Aim of the exercise –
Could you repeat, word for word, only the lines from the one containing "6 Lap Race |" through the final line of the records below?

Material provided –
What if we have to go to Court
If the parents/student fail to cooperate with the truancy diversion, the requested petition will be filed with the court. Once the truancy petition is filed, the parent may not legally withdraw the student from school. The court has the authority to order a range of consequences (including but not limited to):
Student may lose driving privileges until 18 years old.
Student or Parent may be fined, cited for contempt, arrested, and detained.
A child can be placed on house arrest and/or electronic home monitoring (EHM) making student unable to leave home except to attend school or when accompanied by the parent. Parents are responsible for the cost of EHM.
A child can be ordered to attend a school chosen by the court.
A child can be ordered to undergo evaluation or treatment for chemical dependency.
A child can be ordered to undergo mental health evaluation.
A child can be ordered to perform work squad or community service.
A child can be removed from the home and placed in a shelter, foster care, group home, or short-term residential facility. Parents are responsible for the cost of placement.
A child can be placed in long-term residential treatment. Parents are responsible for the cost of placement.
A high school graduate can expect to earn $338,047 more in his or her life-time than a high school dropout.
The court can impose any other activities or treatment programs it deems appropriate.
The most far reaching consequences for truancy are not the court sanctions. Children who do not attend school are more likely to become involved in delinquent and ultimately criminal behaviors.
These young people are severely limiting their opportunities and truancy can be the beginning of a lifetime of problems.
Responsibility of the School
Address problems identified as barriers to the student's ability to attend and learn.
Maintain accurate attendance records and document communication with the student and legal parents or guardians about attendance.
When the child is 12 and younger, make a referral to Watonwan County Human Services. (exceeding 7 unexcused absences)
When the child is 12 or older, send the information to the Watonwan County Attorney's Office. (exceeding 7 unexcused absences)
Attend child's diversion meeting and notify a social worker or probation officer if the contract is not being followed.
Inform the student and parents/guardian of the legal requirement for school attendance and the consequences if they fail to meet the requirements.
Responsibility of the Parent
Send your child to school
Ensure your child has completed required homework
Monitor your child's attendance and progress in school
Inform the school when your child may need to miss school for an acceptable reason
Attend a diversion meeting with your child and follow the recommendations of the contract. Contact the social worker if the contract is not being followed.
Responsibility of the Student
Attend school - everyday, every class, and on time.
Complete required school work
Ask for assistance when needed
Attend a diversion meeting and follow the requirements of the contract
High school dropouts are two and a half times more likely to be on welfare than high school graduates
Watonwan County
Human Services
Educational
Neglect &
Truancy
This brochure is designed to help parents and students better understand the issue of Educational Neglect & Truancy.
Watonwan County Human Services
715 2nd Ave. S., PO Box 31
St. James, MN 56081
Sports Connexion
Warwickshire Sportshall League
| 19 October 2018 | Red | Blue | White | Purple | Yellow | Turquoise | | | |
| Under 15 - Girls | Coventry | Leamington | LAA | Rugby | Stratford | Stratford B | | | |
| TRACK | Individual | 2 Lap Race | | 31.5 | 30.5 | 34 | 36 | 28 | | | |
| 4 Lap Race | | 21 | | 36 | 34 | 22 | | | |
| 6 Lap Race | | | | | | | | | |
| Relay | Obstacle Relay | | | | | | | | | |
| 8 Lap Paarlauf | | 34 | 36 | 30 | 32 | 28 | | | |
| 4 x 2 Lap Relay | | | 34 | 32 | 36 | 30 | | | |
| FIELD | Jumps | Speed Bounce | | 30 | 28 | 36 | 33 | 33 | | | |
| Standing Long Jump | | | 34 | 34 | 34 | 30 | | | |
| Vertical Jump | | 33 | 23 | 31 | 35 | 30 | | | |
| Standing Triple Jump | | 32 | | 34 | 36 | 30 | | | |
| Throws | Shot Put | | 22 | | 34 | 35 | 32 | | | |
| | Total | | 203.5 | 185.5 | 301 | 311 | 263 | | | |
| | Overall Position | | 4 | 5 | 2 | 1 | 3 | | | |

Answer to this exercise –
| 6 Lap Race | | | | | | | | | |
| Relay | Obstacle Relay | | | | | | | | | |
| 8 Lap Paarlauf | | 34 | 36 | 30 | 32 | 28 | | | |
| 4 x 2 Lap Relay | | | 34 | 32 | 36 | 30 | | | |
| FIELD | Jumps | Speed Bounce | | 30 | 28 | 36 | 33 | 33 | | | |
| Standing Long Jump | | | 34 | 34 | 34 | 30 | | | |
| Vertical Jump | | 33 | 23 | 31 | 35 | 30 | | | |
| Standing Triple Jump | | 32 | | 34 | 36 | 30 | | | |
| Throws | Shot Put | | 22 | | 34 | 35 | 32 | | | |
| | Total | | 203.5 | 185.5 | 301 | 311 | 263 | | | |
| | Overall Position | | 4 | 5 | 2 | 1 | 3 | | | |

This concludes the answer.